Given passage

....

4.1. An Introduction to Graph Analysis with xGT¶

4.1.1. Setting up the xGT Environment¶

For this demonstration, we’ll be running the xGT Server on an Amazon EC2 instance and interacting with it over a secure SSH tunnel from our laptop. More details and alternative methods for getting xGT running can be found at docs.trovares.com.

4.1.1.1. Install `xgt` on Our Local Machine¶

!pip install --quiet --upgrade xgt

4.1.1.2. Checking the xGT Server Is up¶

# Assume "cloud" is the name of the server platform
!ssh cloud ps -e | grep xgtd

4.1.1.3. Establishing a Secure Tunnel¶

# Assume "ec2-user" is a username on the server platform
!ssh -fNL 4367:localhost:4367 ec2-user@cloud
!ps -A | grep 'ssh[ ]-fNL'

4.1.2. Getting Started with xGT¶

First, let’s import the package and ensure our connection is good.

import xgt
conn = xgt.Connection()
conn.set_default_namespace('lanl')

....

Supplied material
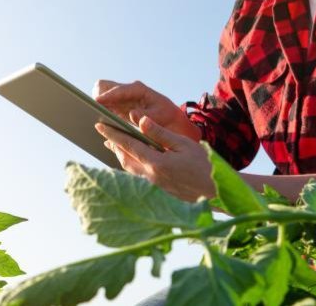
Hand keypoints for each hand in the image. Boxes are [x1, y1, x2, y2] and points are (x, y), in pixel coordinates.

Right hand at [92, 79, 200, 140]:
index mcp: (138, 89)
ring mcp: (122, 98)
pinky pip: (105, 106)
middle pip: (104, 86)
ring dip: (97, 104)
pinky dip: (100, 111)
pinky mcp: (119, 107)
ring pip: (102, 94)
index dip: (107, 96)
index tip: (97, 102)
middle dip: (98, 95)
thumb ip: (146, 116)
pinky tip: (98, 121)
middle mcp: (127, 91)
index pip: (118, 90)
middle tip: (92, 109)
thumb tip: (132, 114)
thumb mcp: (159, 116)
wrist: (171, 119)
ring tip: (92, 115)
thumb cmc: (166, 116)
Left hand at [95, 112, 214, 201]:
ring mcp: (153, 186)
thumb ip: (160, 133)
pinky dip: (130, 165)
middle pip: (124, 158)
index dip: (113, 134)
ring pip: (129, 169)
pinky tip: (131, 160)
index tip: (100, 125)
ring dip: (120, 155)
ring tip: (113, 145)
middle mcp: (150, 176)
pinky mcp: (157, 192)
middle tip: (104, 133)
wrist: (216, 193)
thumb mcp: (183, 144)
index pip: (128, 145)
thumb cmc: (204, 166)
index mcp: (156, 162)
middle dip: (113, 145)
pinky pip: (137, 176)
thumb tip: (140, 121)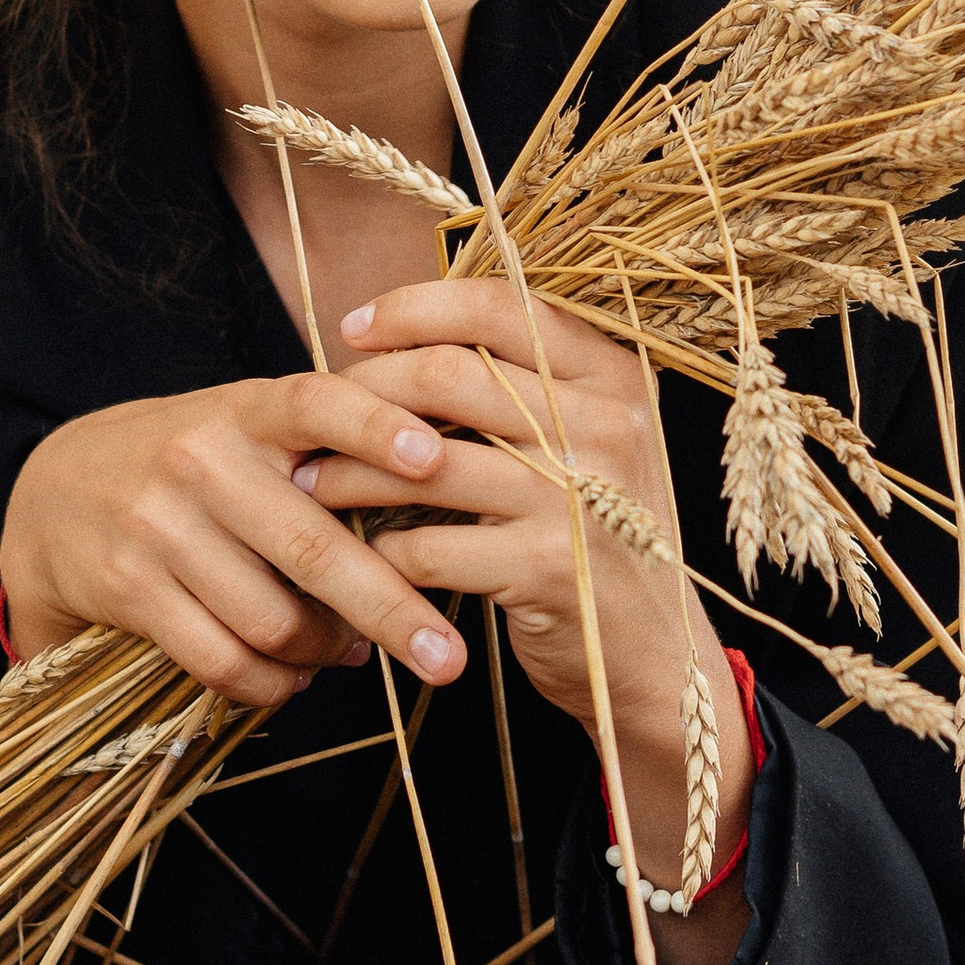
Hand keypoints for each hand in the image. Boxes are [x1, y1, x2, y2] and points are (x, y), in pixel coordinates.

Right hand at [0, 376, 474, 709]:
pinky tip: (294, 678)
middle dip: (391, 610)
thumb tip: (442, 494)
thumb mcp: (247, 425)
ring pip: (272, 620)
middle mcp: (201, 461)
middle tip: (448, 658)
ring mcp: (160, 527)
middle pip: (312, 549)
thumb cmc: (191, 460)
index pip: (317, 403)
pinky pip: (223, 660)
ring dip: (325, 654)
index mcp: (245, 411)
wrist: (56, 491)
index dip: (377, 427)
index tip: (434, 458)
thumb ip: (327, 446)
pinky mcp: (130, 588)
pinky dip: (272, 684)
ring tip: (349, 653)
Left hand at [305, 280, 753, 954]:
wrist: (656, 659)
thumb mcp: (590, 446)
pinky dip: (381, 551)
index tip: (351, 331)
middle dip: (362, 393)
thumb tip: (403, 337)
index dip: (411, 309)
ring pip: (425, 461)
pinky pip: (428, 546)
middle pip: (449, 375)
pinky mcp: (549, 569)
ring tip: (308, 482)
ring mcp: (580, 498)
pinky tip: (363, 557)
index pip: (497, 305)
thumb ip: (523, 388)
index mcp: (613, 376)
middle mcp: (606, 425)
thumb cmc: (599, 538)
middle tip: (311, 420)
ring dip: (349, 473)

....

Work instruction 1
List every numbered section heading in the xGT graph analysis tutorial, giving each heading's number and title.
Work instruction 2
Extend the xGT graph analysis tutorial, starting right after its final code line.

Answer area 1
4.1. An Introduction to Graph Analysis with xGT
4.1.1. Setting up the xGT Environment
4.1.1.1. Install `xgt` on Our Local Machine
4.1.1.2. Checking the xGT Server Is up
4.1.1.3. Establishing a Secure Tunnel
4.1.2. Getting Started with xGT

Answer area 2
conn

  <xgt.connection.Connection at 0x11073cfd0>

4.1.3. Loading Data¶

We’ll be using the LANL Unified Host and Network Dataset, a set of netflow and host event data collected on an internal Los Alamos National Lab network.

Our goal will be to turn about 100GB of CSV files into a single connected graph.

4.1.3.1. Step 1: Create a Graph¶

Vertices: Los Alamos uses a free-form, anonymized string called a “device” as a host identifier (analogous to an IP address). We’ll use these as vertices in our graph:

[conn.drop_frame(_) for _ in ['Netflow','HostEvents','Devices']]

  [True, True, True]

devices = conn.create_vertex_frame(
    name='Devices',
    schema=[['device', xgt.TEXT]],
    key='device')

devices

  <xgt.graph.VertexFrame at 0x11073ca90>

Edges: The LANL dataset contains two types of data: netflow and windows log events. Of the log events recorded, some describe events within a host/device (e.g., reboots), and some describe authentication events that may be between devices (e.g., login from device A to B). We’ll call the authentication events AuthEvents and the others we’ll call HostEvents. In this notebook we load only the Netflow data and HostEvents.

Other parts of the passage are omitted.